Synchrones, ils sortirent de l'eau et s'embrassèrent peu après. L'impression que leur donnait leur corps était étrangement mêlée de la fatigue accablante des jours vécus et de la relaxation infernale du ruisseau bouillant ; le résultat était un état de coton qui dissociait l'esprit du corps, mécaniquement habitué à marcher. Au bar, on leur servit des rafraîchissements. Ils contemplaient du bas les montagnes qui les avaient accueilli sans leur porter malheur.

Ils sortent du bar. Une annonce crie dans le haut parleur. Le barrage en amont vient de céder. Tout va être dévasté dans moins d'une minute. On ne peut fuir.

Elle prend sa main. L'entraîne dans la voiture. Elle regarde l'inutile matériel qui va les attacher. Des bribes de paroles lui reviennent.

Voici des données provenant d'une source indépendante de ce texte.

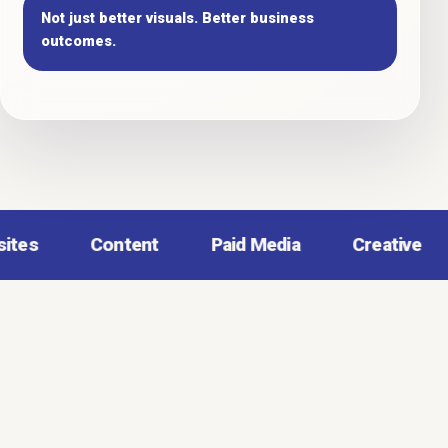
Not just better visuals. Better business
outcomes.
Content
Paid Media
Creative
Analy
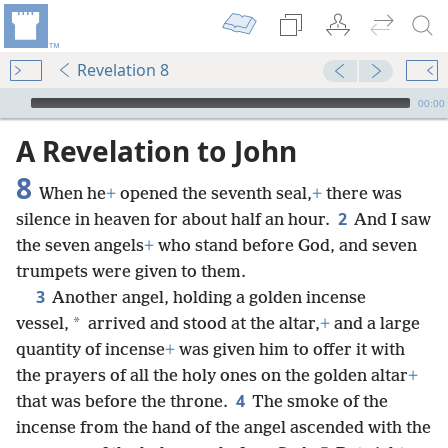
Revelation 8
mejs.audio-player
00:00
A Revelation to John
8
When he
+
opened the seventh seal,
+
there was
2
silence in heaven for about half an hour.
And I saw
the seven angels
+
who stand before God, and seven
trumpets were given to them.
3
Another angel, holding a golden incense
*
vessel,
arrived and stood at the altar,
+
and a large
quantity of incense
+
was given him to offer it with
the prayers of all the holy ones on the golden altar
+
4
that was before the throne.
The smoke of the
incense from the hand of the angel ascended with the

Une porte claque. Puis une autre. Deux clics enserrent leurs poitrines et leurs épaules. Les vitres qui bloquent. Une prière ? Un murmure. En double.

La vague arrive. Elle est énorme et engloutit tout sur son passage. Les arbres, le sol, les habitations sont emportées. Un temps pendant lequel l'eau semble hésiter entre le côté droit et le côté gauche de la vallée. Puis elle s'abat sur le campement où les cris sont brusquement étouffés.

Tout tourne très violemment. Des chocs avec des objets ; ça cogne avec violence, défonçant la voiture. Puis c'est l'obstacle qui vient percuter l'avant pulvérisant ce qui reste de verre. La voiture semble décoller. Le cœur est suspendu indéfiniment dans l'air au milieu d'une boue mêlée de particules qui blessent ou empêchent de respirer. Le choc est terrible. Une chose qui avait été une voiture s'écrase comme une bonbonne d'eau sur un surplomb de la vallée. Ce qui reste de la carrosserie est broyé sous la violence de la rencontre avec la terre ferme. Le silence revient progressivement à leurs oreilles à mesure qu'ils se débarrassent des plâtras de boue qui les emprisonnent, un silence qui résonne déjà des nuits de cauchemars à venir, peuplés du souffle rauque de la lame assassine. Ils mettent du temps à s'extraire de l'épave. Ils se vautrent sur le sol glaiseux d'un monde d'apocalypse où les arbres brisés côtoient de multiples cadavres de voitures, de morceaux de maisons embourbés dans une couche infâme de terre et de sang qui dégorge son eau noire en ruisseaux chaotiques. L'aval de la vallée présente le même aspect de laminage de la civilisation dont il subsiste, sur les hauteurs, quelques impertinentes traces ébahies et colorées. De la couche de boue uniforme, se détachent des cris et des plaintes. La boîte à gants découvre une bouteille de rhum intacte qu'ils entament et qu'ils vident en pleurant sur les décisions injustes et incompréhensibles du dieu Destin.